Fringe (2008)

Amateurs de science-fiction réaliste, passez votre chemin. Fringe c’est une série dans laquelle on peut communiquer avec les morts ou passer dans un univers parallèle avec une facilité déconcertante et du matériel scientifique de 30 ans d’âge trouvé au fond d’une cave. On est à la limite de la science-fiction, du fantastique et du délire narcotique – d’ailleurs dans cette série, les grandes avancées « scientifiques » se font à coup de drogues dures.

Diffusée entre 2008 et 2013, Fringe est une série farfelue et difficile à suivre. Elle est plus complexe qu’il n’y paraît au premier abord : derrière ses airs hallucinés, il s’agit en fait d’un labyrinthe, certes foutraque, mais passionnant parce qu’il ne connaît pas de limite.

Fringe jongle en permanence entre sérieux et dérision parfois hilarante. Les scénaristes créent un personnage mystérieux et effrayant – William Bell – et confient le rôle à… Leonard Nimoy, le monsieur Spock de Star Trek. Puis façonnent patiemment un grand méchant et lui donnent le nom de David Robert Jones… soit le véritable patronyme de David Bowie. Fringe sait être bouffonne mais aussi dérangeante, l’épisode pilote nous plongeant immédiatement dans une atmosphère glauque.

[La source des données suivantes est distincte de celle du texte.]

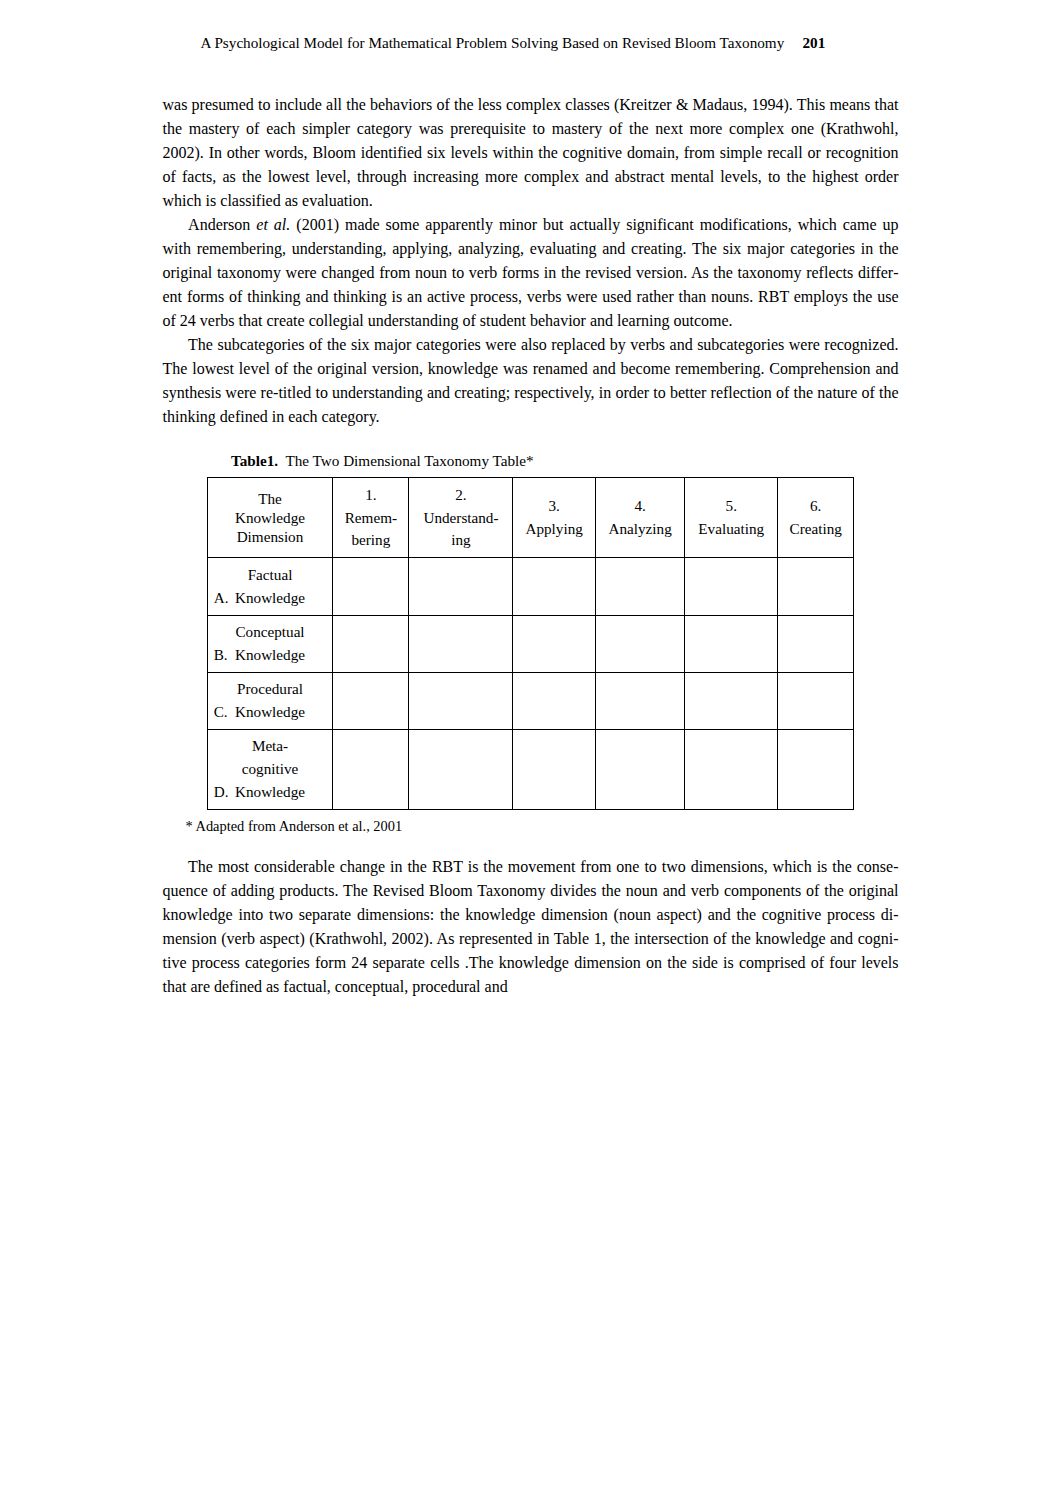A Psychological Model for Mathematical Problem Solving Based on Revised Bloom Taxonomy 201
was presumed to include all the behaviors of the less complex classes (Kreitzer & Madaus, 1994). This means that the mastery of each simpler category was prerequisite to mastery of the next more complex one (Krathwohl, 2002). In other words, Bloom identified six levels within the cognitive domain, from simple recall or recognition of facts, as the lowest level, through increasing more complex and abstract mental levels, to the highest order which is classified as evaluation.
Anderson et al. (2001) made some apparently minor but actually significant modifications, which came up with remembering, understanding, applying, analyzing, evaluating and creating. The six major categories in the original taxonomy were changed from noun to verb forms in the revised version. As the taxonomy reflects different forms of thinking and thinking is an active process, verbs were used rather than nouns. RBT employs the use of 24 verbs that create collegial understanding of student behavior and learning outcome.
The subcategories of the six major categories were also replaced by verbs and subcategories were recognized. The lowest level of the original version, knowledge was renamed and become remembering. Comprehension and synthesis were re-titled to understanding and creating; respectively, in order to better reflection of the nature of the thinking defined in each category.
Table1. The Two Dimensional Taxonomy Table*
| The Knowledge Dimension | 1. Remem- bering | 2. Understand- ing | 3. Applying | 4. Analyzing | 5. Evaluating | 6. Creating |
| --- | --- | --- | --- | --- | --- | --- |
| A. Factual Knowledge | | | | | | |
| B. Conceptual Knowledge | | | | | | |
| C. Procedural Knowledge | | | | | | |
| D. Meta- cognitive Knowledge | | | | | | |
* Adapted from Anderson et al., 2001
The most considerable change in the RBT is the movement from one to two dimensions, which is the consequence of adding products. The Revised Bloom Taxonomy divides the noun and verb components of the original knowledge into two separate dimensions: the knowledge dimension (noun aspect) and the cognitive process dimension (verb aspect) (Krathwohl, 2002). As represented in Table 1, the intersection of the knowledge and cognitive process categories form 24 separate cells .The knowledge dimension on the side is comprised of four levels that are defined as factual, conceptual, procedural and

Pour apprécier la série, il faudra la regarder attentivement. Elle ne cesse d’ouvrir des portes et de s’entourer de toujours plus de mystères, dont certains ne trouveront d’explication que 5 saisons plus tard. Lorsque l’on commence la série, on a le sentiment de regarder des épisodes séparés mais un arc narratif se construit lentement – une mythologie.

Alors bien sûr, la série ouvre tant de portes dans ses premières saisons, que recoller les morceaux pour en faire un récit cohérent à la fin du show s’avère problématique. Mais cela fonctionne au final plutôt bien. En grande partie grâce au talent de John Noble dans son rôle de savant fou alternativement vieillard sénile et manipulateur effrayant. Et à celui du créateur JJ Abrams, à qui l’on doit bien d’autres séries : Lost, Alias, Westworld

Fringe, dans sa façon de résoudre à moitié les énigmes, partage une certaine parenté avec Lost. Si on se contente de regarder un épisode sur deux distraitement, on risque de ne rien comprendre. Les indices sont dissimulés un peu partout, jusque dans les génériques, on est invité à participer à un jeu de piste démentiel. Certains petits détails (The Observers) ou symboles apparaissent, sans qu’on s’en rende compte, dès le début du show.

Pour résumer, j’ai adoré l’ambiance et l’arc narratif, ainsi que certains épisodes marquants comme le 16e de la 2e saison, « Peter », apogée de la série. J’ai beaucoup aimé aussi cet hommage aux codes des séries américaines type X-Files, par moment tournés en ridicule. Cependant la série est inégale. Si certains épisodes sont d’une créativité incroyable (dont un quasiment entièrement en dessin) d’autres sont plats et répétitifs. De même pour les personnages et les jeux d’acteurs, d’une profondeur parfois limitée.

Tout mis dans la balance, Fringe est néanmoins une très bonne série, qui a su se créer une mythologie, des personnages attachants et qui a su se conclure avant de perdre son intérêt. Vous l’adorerez si vous êtes capables de switcher régulièrement votre cerveau entre les modes énigme et humour.